### [SHORT PROBLEM 1]
Duplicate the passage of the Angelopoulos review starting with "Cythera is the" and going on through "being literally adrift.".
### [SHORT PROBLEM 2]
In the Angelopoulos review, what does Spyros do when a strong wind blows?
### [SHORT PROBLEM 3]
Write the next part of the Angelopoulos review, picking up right after its final sentence.

### [ARTICLE]

═══

Cythera is the mythical island of dreams where one can dedicate oneself to the pursuit of happiness. In this film, Angelopoulos retells the Odyssey from the viewpoint of the title character's sion. The Telemachus figure here is a middle-aged filmmaker. He takes an interest in an old man, exiled in the Soviet Union for over thirty years and now stateless. However, he is unable to find a home in present-day Greece, which leads to a memorable final scene of his being literally adrift.
Angelopoulos has identified two key collaborators who have worked with him for most of his films. One is the DP Giorgos Arvanatis. The second is Eleni Karaindrou, who has worked with him as score composer from this film onwards. The change from the rather plain and minimal use of music in the earlier films to the emotive scores that she provides, is another dividing line in Angelopoulos' films.
The Beekeeper (O Melissokomos) (1986, 117:12, 18)
The Beekeeper was previously given a separate DVD release in 2010 and I reviewed it here. What follows is a shortened version of that review. This was the second Angelopoulos film to have a UK cinema release, and from this point on every one except The Suspended Step of the Stork and The Dust of Time have been shown in British arthouses.
Spyros (Marcello Mastroianni), a disenchanted middle-aged schoolteacher, leaves his job and travels across Greece, his cherished beehives with him, seeking springtime flowers for his bees. On the way, he encounters a young female hitchhiker (Nadia Mourouzi), for whom he develops an overwhelming obsession. It's not hard to spot the symbolism of the bees as representing Spyros's passion, which he keeps contained. (His relationship with his wife seems to have become quite desiccated.) When a strong wind blows, he hurriedly places rocks on the lids to prevent the hives blowing open. An opening voiceover describes the dance of male bees to attract a queen, and much of what follows plays out such a dance.

═══

### [MATERIAL SUPPLIED]
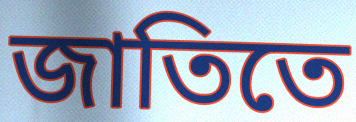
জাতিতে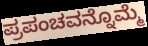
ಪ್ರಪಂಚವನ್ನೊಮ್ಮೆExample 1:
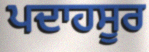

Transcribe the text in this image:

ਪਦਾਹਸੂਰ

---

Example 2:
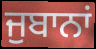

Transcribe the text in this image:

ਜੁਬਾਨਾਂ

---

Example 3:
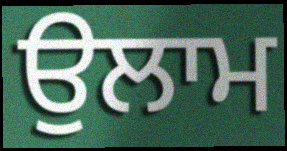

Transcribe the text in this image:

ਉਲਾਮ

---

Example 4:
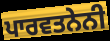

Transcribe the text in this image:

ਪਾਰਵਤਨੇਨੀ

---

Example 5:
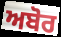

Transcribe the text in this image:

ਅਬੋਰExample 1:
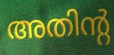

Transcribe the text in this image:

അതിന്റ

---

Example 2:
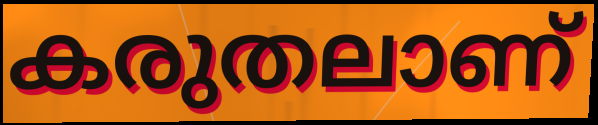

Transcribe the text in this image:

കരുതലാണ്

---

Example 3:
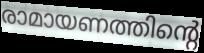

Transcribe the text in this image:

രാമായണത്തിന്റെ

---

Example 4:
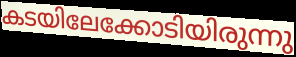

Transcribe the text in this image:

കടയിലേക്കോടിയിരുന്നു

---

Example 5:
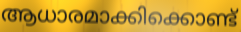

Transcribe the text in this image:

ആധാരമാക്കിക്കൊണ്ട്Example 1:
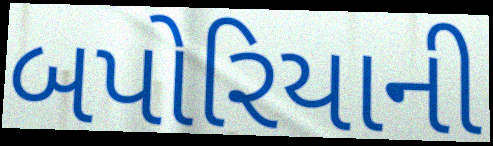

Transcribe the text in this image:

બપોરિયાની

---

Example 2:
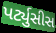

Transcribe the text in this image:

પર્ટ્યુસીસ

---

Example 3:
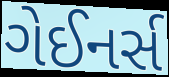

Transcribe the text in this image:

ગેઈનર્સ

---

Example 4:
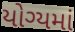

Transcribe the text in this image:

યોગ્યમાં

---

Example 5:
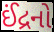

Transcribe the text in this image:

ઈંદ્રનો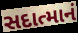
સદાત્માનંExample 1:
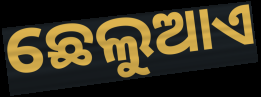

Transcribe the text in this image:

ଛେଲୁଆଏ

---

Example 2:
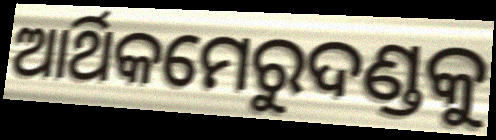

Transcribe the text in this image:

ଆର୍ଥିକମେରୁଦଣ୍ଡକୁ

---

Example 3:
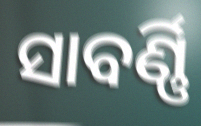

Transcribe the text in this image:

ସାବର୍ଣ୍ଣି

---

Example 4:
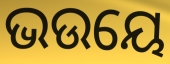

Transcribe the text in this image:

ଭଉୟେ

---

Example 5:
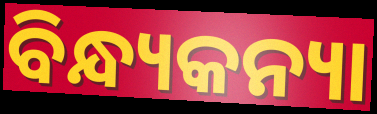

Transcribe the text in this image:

═══

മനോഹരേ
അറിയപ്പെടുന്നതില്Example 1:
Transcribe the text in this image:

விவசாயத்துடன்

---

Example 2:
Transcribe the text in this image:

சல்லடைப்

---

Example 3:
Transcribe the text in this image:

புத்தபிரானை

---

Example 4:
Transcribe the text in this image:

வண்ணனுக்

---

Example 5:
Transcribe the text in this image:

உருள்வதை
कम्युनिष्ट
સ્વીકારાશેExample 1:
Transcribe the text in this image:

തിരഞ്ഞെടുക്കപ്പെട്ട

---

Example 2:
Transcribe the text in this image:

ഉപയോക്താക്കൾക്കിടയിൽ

═══

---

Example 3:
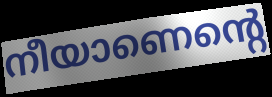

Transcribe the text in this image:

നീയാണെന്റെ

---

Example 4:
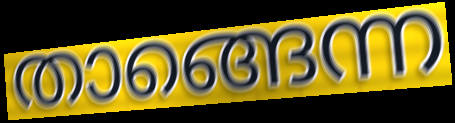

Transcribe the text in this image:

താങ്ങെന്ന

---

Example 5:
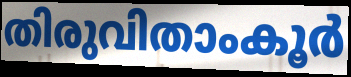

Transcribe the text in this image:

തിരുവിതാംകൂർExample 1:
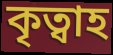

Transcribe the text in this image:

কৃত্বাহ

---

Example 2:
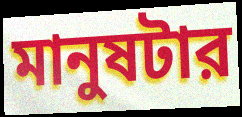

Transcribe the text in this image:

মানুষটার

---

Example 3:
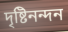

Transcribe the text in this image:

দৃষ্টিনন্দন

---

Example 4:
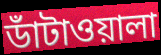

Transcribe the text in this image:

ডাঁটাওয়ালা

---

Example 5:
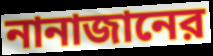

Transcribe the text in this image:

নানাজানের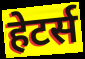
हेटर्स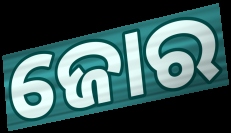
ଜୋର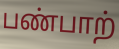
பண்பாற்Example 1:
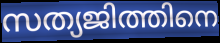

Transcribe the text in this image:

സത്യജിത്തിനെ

═══

### [WRITTEN RESPONSE 1]
Cythera is the mythical island of dreams where one can dedicate oneself to the pursuit of happiness. In this film, Angelopoulos retells the Odyssey from the viewpoint of the title character's sion. The Telemachus figure here is a middle-aged filmmaker. He takes an interest in an old man, exiled in the Soviet Union for over thirty years and now stateless. However, he is unable to find a home in present-day Greece, which leads to a memorable final scene of his being literally adrift.

### [WRITTEN RESPONSE 2]
He hurriedly places rocks on the lids to keep the hives from blowing open.

### [WRITTEN RESPONSE 3]
The Beekeeper is a chamber work compared to other Angelopoulos films. It benefits greatly from Marcello Mastroianni's presence – his appearance prefiguring other international actors' work in the director's films, such as Bruno Ganz and also Harvey Keitel in Ulysses' Gaze. Mastroianni entered a purple patch in the last decade of his life, winning a Cannes Prize and an Oscar nomination for the following year's Dark Eyes, and you can see an example in The Beekeeper. We're shown but not told Spyros's malaise and his obsessive lust for the unnamed hitchhiker: it's all there in Mastroianni's body language, especially remarkable in that there are few close shots in this film. On the other hand, the hitchhiker comes uneasily close to a middle-aged-male fantasy figure, a free spirit given to fucking a casual pick-up in the bed next to Spyros and not running a mile when he (who must be around three times her age) finally comes on to her. It's also unfortunate that female sexuality is seen as a destructive force.
Landscape in the Mist (Topio stin Omichi) (1988, 119:32, 15)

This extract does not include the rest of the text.